The PLE implementation which I have in mind is not, like the VLE, a monolithic system but rather a platform which aggregates and co-ordinates external user-centric services into a coherent learning environment. It is a parasitic system, feeding off content from existing online services such as blogs, social bookmarking, wikis and social networks, but also a rewarding environment which supports and develops the student’s existing portfolio ((In many ways, I am thinking of ‘Identity’ and ‘Portfolio’ as being largely synonymous during the student’s period of study.)) throughout their period of study.

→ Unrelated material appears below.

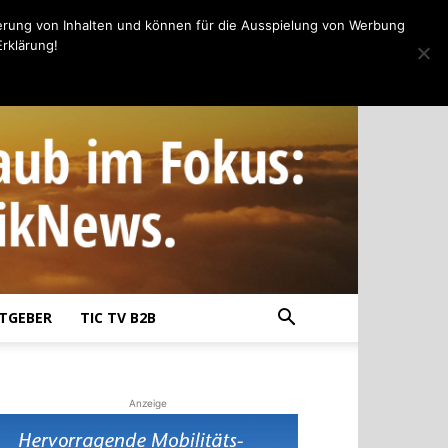
erung von Inhalten und können für die Ausspielung von Werbung
rklärung!
TGEBER
TIC TV B2B
Anzeige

I’ve shown how WordPress can aggregate and archive course activity, how it can enhance the discovery and connectivity of an individual’s and institution’s online profile through the addition of semantic-web-enabling plugins, how it can syndicate filtered content to other internal and external systems (through the use of feed2js, it can also syndicate content to legacy systems like Blackboard, which don’t support embedded web feeds). I’ve also shown that it can support a lightweight social network that integrates with an institution’s LDAP/Active Directory authentication system, and that social network can be OpenID enabled, allowing users to optionally link their OpenID to their WordPress/LDAP account and login via OpenID instead. ((I’ve tested this with DiSo’s OpenID plugin, which works in principle, but I suspect that once set up, the OpenID login for the specified account, completely bypasses the LDAP authentication. Surely just a small amount of development would provide tighter integration. Incidentally, a Shibboleth plugin (by the same author of the OpenID plugin) for WordPress also exists.))

Finally, the institutional and wider benefits to the public can be found when the cumulative data of the platform is itself aggregated into a structured site that enables discovery and re-use of content. An example of this is our Community Posts site, and I have also previously discussed the potential development and exploitation of this resource. Designed and licensed carefully, such a site could provide open educational resources at both user and programmatic levels.

So what empowers the user/student and puts them in control? Data-Portability and Creative Commons licensing? ((Actually, I’m starting to think that CC licensing is little more than an interim step to a better understanding of ‘data’. See ‘You don’t nor need to own your data‘ When knowledge is transmitted online, every aspect of its representation is in a form of data. Both information and instruction become ‘data’ – isn’t it backwards to think of knowledge in terms of something ‘owned’ Do you think of instructional methods as ‘yours’?)).